Pooled analysis data from the PRIMA, NOVA, and NORA trials suggest that patients with BRCA-mutated ovarian cancer derive a significant progression-free survival benefit from niraparib maintenance treatment, with no new safety signals.
Results of pooled analysis of 3 phase 3 trials that evaluated efficacy and safety of the poly (ADP-ribose) polymerase (PARP) inhibitor, niraparib, in patients with ovarian cancer harboring BRCA mutations were presented at the 2021 American Society of Clinical Oncology Annual Meeting. Trials considered in the analysis were PRIMA/ENGOT-OV26/GOG-3012 (NCT02655016), ENGOT-OV16/NOVA (NCT01847274), and NORA (NCT03705156).

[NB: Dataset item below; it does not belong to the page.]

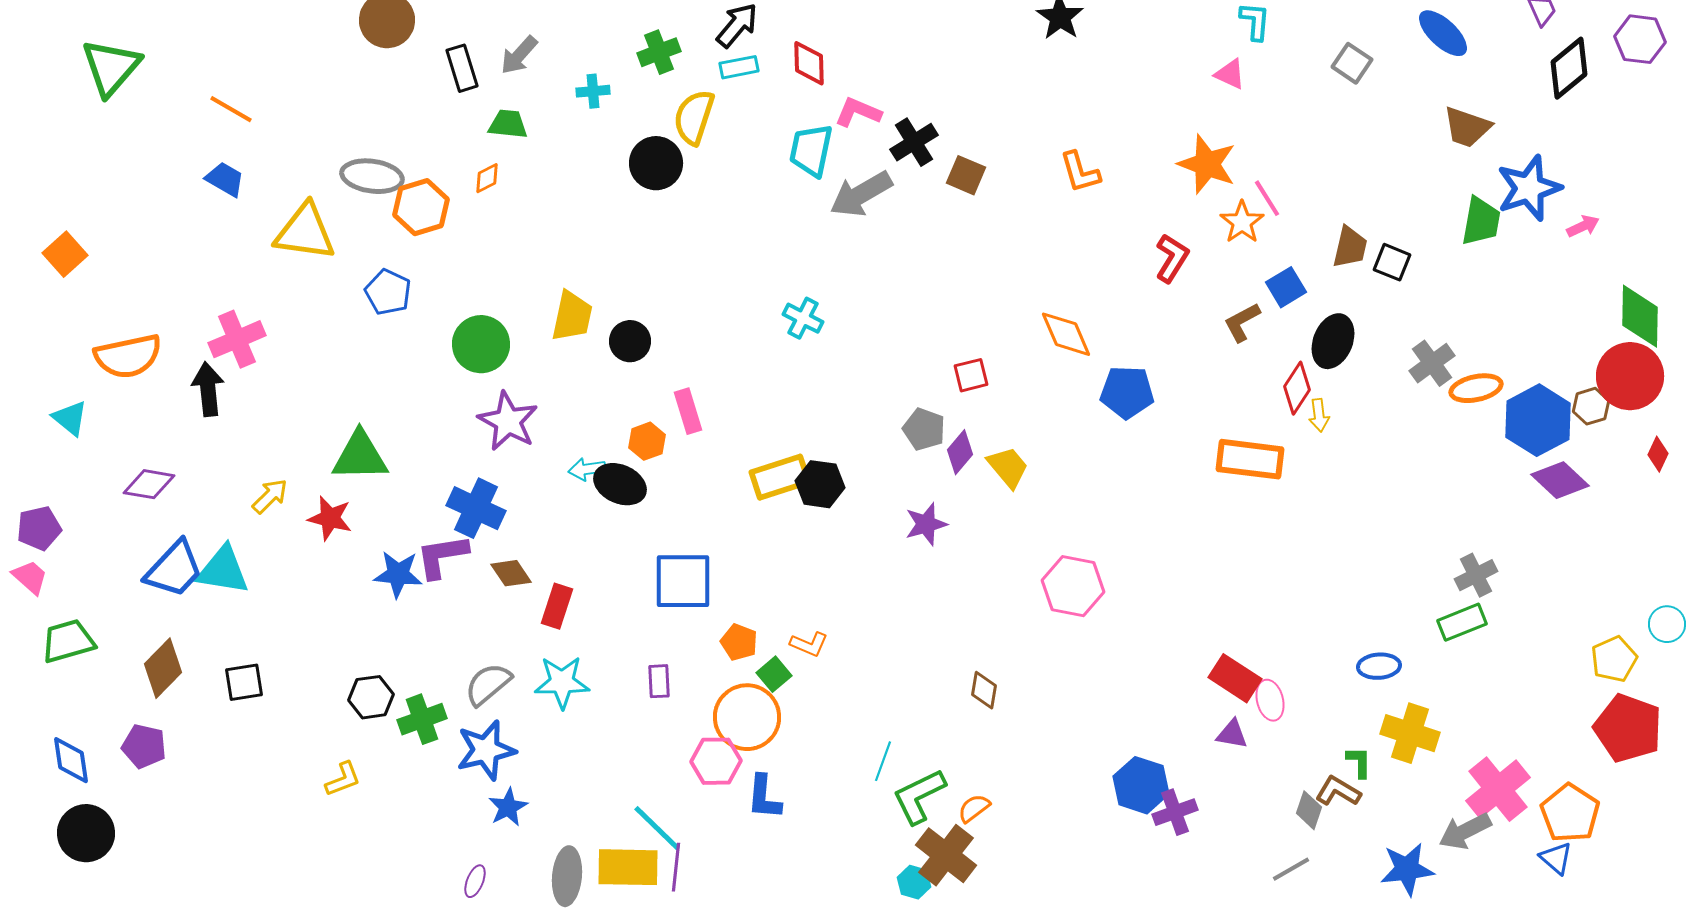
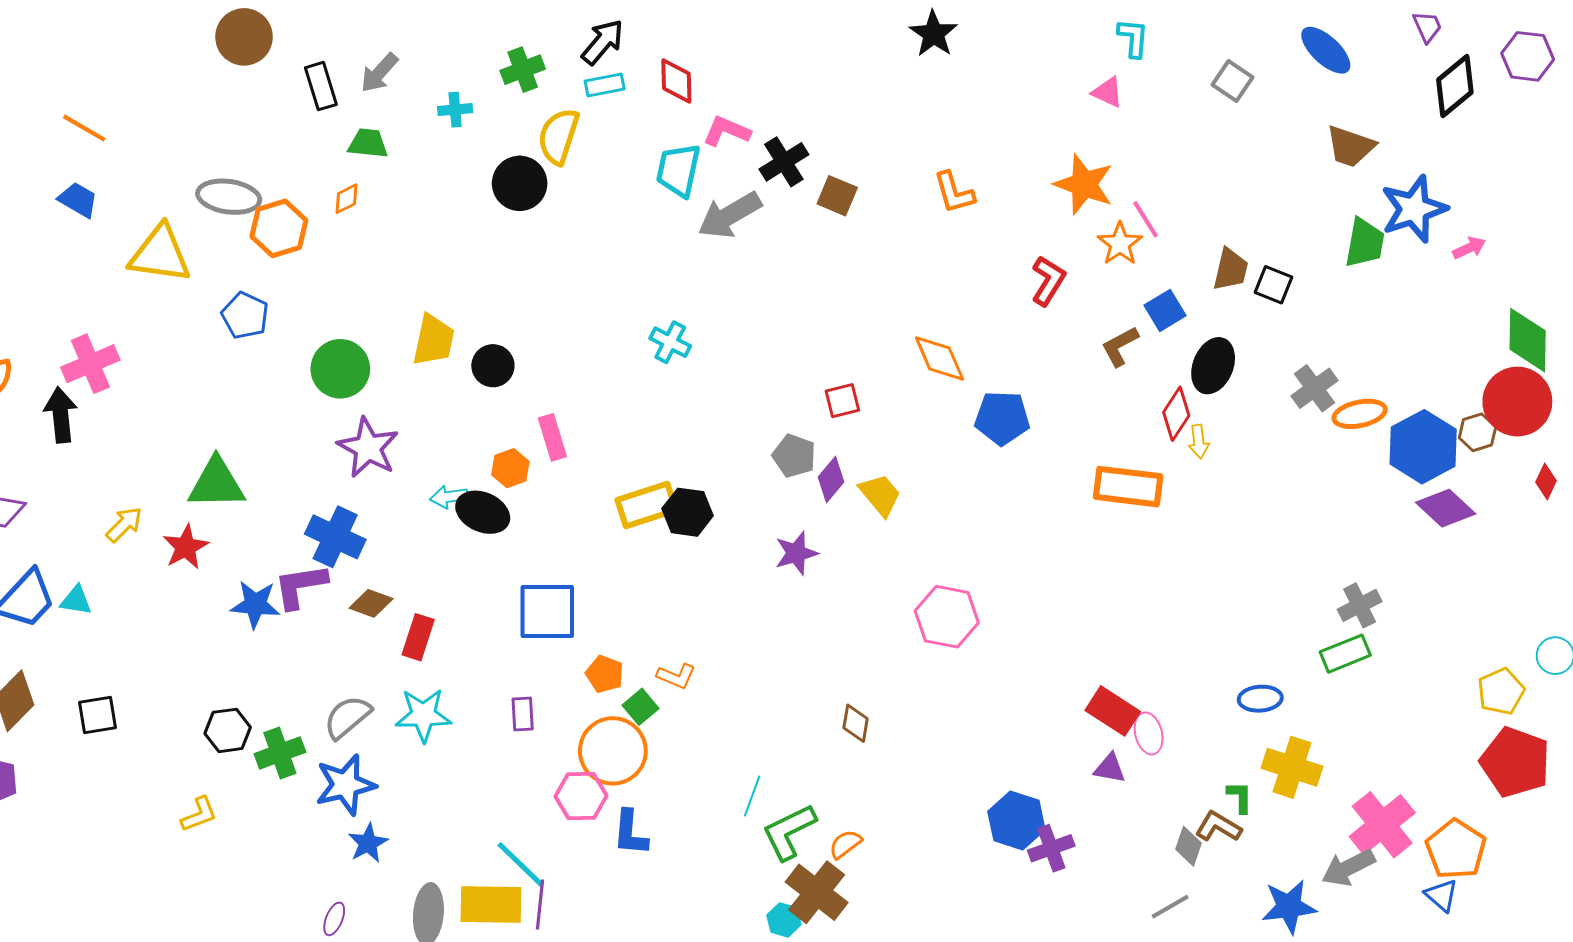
red star: (330, 518) -> (186, 547), turned 30
cyan triangle: (223, 570) -> (76, 600), size x0.6
brown diamond: (511, 573) -> (371, 603), turned -36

The pooled analysis included patients enrolled in 3 phase 3 trials: PRIMA, NOVA, and NORA. The PRIMA trial enrolled patients with newly diagnosed advanced ovarian, fallopian tube, or primary peritoneal cancer who had stage III or IV high-grade serous or endometrioid tumors and a complete or partial response to their first-line platinum-based chemotherapy. Both the NOVA and NORA trials enrolled patients with platinum-sensitive, advanced ovarian, fallopian tube, or primary peritoneal cancer who had received ≥2 lines of platinum-based chemotherapy. Prespecified subgroup analysis in the PRIMA trial was by tumor BRCA mutation status, and by germline BRCA mutation status in the NOVA and NORA trials. In all 3 trials, the primary end point was progression-free survival (PFS) by blinded independent central review.
Overall, a total of 526 patients enrolled in the PRIMA, NOVA, and NORA trials had BRCA mutations. Of these, 223 patients were enrolled in the PRIMA trial, 203 in the NOVA trial, and 100 in the NORA trial. The majority of BRCA mutations were in the BRCA1 gene (PRIMA: 148 BRCA1m, 75 BRCA2m; NOVA: 128 BRCA1m, 69 BRCA2m, and 13 BRCA1/2m; NORA: 78 BRCA1m, 21 BRCA2m, and 1 BRCA1/2m).
Patients with ovarian cancer harboring BRCA mutations had a significant PFS advantage with niraparib maintenance treatment in the PRIMA trial (BRCAm, 22.1 vs 10.9 months; hazard ratio [HR], 0.40), NOVA trial (gBRCAm, 21.0 vs 5.5 months; HR, 0.27), and NORA trial (gBRCAm, not estimable vs 5.5 months; HR, 0.22), showing a trend that was consistent for both BRCA1 and BRCA2 mutations. Across the 3 trials, the most frequent treatment-emergent adverse events were thrombocytopenia, anemia, neutropenia, and hypertension.
Pooled analysis data from the PRIMA, NOVA, and NORA trials indicate that patients with BRCAm ovarian cancer derive a significant PFS benefit from niraparib maintenance treatment, with the emergence of no new safety signals.
Source: Martin AG, Matulonis UA, Korach J, et al. Niraparib efficacy and safety in patients with BRCA mutated (BRCAm) ovarian cancer: results from three phase 3 niraparib trials. J Clin Oncol. 2021;39(suppl_15). Abstract 5518.